Recently I discovered the way to tell GitHub to correctly identify Perl code as Perl when it thinks it is Raku/Perl6.

GitHub has a tool called "Linguist" that detects what languages are in your repository; unfortunately sometimes it gets things wrong. I have some Raku repositories and some Perl... but sometimes .pm and .t files get classified as Raku although being Perl.

So I did a bunch of googling and worked out that you can be explicit about what you want to show using a .gitattributes file. To this file I add:

*.pm linguist-language=Perl

*.t linguist-language=Perl

This was enough to help persuade GitHub to classify my code correctly. This change put my pure Perl code base to 100% Perl, which I think is a good thing for the language and people seeing the amount of Perl code online on GitHub.
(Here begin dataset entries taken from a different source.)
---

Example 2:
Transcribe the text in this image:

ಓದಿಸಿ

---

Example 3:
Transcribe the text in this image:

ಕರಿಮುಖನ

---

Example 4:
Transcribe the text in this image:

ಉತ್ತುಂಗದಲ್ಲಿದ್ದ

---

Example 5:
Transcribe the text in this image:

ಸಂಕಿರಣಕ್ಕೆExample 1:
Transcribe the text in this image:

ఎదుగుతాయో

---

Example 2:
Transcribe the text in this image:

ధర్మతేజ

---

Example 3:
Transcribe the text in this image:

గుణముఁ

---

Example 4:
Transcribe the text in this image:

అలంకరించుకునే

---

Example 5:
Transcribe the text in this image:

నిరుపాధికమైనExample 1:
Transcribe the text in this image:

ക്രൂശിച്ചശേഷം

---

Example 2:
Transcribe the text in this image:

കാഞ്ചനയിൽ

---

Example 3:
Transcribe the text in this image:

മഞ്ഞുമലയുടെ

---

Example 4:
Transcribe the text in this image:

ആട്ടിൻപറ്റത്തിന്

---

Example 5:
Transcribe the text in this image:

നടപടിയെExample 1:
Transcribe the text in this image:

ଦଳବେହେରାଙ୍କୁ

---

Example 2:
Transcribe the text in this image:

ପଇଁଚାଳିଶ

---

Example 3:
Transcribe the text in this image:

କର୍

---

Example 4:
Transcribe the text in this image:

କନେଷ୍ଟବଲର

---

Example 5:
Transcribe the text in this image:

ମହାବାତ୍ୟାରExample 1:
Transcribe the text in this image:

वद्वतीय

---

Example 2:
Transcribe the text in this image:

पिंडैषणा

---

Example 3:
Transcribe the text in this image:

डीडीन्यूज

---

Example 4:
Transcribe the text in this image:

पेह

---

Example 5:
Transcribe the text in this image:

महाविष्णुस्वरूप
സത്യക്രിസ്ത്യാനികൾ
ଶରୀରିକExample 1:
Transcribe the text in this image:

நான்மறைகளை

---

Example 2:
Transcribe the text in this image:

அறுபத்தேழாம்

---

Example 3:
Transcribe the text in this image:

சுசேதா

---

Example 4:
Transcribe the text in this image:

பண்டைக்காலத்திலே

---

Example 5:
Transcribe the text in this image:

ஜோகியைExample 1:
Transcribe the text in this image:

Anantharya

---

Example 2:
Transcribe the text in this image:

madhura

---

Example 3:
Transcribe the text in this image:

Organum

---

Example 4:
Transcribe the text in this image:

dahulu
Using the same process I was able to fix a Elm application, that I host via GitHub that reported as having JavaScript and HTML, where is fact it's all Elm. It's a trick you could use to stop vendor-ed code appearing in your language statistics. In my case I just added the following to the .gitattributes file:

*.html linguist-detectable=false

Which is because elm make creates an HTML file with JavaScript within it. So this prevents the repo looking like a mix of Elm, HTML and JavaScript when in actuality it is solely Elm.

Not a huge thing, but thought I'd post it so others might find it and be able help ensure Perl shows up correctly in the percentages.